• _What the task requires_:
In the entries below, find the line with "cut [-bn] [file]" and print exactly every line from there up to and including the line with "we leant today.\", with no other lines.

==*==

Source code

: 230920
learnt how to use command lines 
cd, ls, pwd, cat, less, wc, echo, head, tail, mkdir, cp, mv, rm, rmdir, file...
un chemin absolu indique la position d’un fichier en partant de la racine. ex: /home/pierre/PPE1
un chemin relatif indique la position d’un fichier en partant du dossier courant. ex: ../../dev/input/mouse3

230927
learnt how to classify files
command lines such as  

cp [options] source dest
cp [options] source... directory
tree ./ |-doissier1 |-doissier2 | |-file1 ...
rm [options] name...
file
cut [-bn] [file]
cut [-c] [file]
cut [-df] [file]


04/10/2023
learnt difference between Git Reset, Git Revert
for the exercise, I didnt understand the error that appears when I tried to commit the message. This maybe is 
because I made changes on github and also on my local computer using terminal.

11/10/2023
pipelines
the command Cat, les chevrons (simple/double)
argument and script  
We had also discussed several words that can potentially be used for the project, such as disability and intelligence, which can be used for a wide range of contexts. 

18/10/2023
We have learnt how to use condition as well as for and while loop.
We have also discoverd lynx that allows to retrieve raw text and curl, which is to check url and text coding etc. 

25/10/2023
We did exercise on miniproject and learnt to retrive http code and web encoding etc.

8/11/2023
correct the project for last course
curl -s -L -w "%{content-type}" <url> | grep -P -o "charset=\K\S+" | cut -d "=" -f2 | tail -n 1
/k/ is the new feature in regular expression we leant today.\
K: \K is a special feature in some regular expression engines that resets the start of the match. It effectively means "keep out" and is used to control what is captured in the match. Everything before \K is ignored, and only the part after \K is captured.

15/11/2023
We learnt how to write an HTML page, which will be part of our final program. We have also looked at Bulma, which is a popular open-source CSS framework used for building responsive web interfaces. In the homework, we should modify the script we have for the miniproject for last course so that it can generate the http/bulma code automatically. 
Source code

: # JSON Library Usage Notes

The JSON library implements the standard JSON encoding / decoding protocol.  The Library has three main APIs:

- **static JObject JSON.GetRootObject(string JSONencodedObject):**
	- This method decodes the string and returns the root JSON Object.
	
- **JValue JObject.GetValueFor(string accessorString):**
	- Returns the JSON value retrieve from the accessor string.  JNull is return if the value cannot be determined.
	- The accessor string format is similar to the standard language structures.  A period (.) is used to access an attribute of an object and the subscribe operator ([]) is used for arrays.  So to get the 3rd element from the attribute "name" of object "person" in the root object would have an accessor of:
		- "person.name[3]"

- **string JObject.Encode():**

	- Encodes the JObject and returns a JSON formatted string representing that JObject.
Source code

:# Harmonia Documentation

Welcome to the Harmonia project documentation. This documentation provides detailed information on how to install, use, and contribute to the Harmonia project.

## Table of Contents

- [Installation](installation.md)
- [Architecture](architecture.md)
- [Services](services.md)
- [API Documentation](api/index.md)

==*==

• _Completed task_:
cut [-bn] [file]
cut [-c] [file]
cut [-df] [file]


04/10/2023
learnt difference between Git Reset, Git Revert
for the exercise, I didnt understand the error that appears when I tried to commit the message. This maybe is 
because I made changes on github and also on my local computer using terminal.

11/10/2023
pipelines
the command Cat, les chevrons (simple/double)
argument and script  
We had also discussed several words that can potentially be used for the project, such as disability and intelligence, which can be used for a wide range of contexts. 

18/10/2023
We have learnt how to use condition as well as for and while loop.
We have also discoverd lynx that allows to retrieve raw text and curl, which is to check url and text coding etc. 

25/10/2023
We did exercise on miniproject and learnt to retrive http code and web encoding etc.

8/11/2023
correct the project for last course
curl -s -L -w "%{content-type}" <url> | grep -P -o "charset=\K\S+" | cut -d "=" -f2 | tail -n 1
/k/ is the new feature in regular expression we leant today.\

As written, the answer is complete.